• **Exercise objective**
Every line of the following records that includes "Roma" should be copied.

======== Data provided

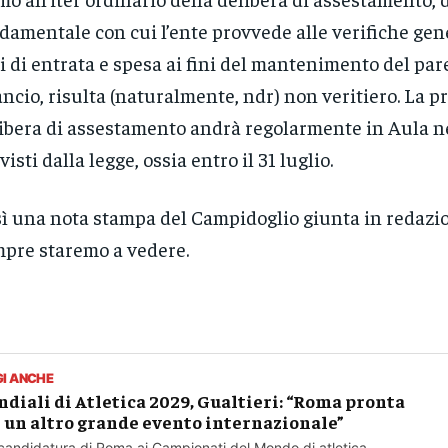
damentale con cui l’ente provvede alle verifiche gene
i di entrata e spesa ai fini del mantenimento del par
ancio, risulta (naturalmente, ndr) non veritiero. La p
ibera di assestamento andrà regolarmente in Aula n
visti dalla legge, ossia entro il 31 luglio.
ì una nota stampa del Campidoglio giunta in redazi
pre staremo a vedere.
GI ANCHE
diali di Atletica 2029, Gualtieri: “Roma pronta
 un altro grande evento internazionale”
candidatura di Roma ai Campionati del Mondo di atletica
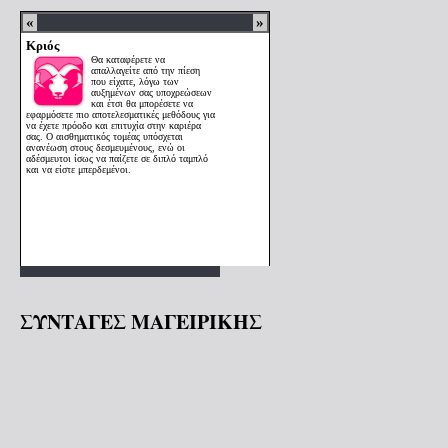
ΣΥΝΤΑΓΕΣ ΜΑΓΕΙΡΙΚΗΣ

================

• **Response to this exercise**
diali di Atletica 2029, Gualtieri: “Roma pronta
candidatura di Roma ai Campionati del Mondo di atletica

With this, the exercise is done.